[Data records]
────────────────

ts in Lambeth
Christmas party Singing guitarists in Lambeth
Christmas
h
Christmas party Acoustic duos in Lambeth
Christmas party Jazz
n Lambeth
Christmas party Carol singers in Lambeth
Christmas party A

────────────────

• [Required work]: Each entry above is to be printed again exactly.

• [Answer section]:
ts in Lambeth
Christmas party Singing guitarists in Lambeth
Christmas
h
Christmas party Acoustic duos in Lambeth
Christmas party Jazz
n Lambeth
Christmas party Carol singers in Lambeth
Christmas party A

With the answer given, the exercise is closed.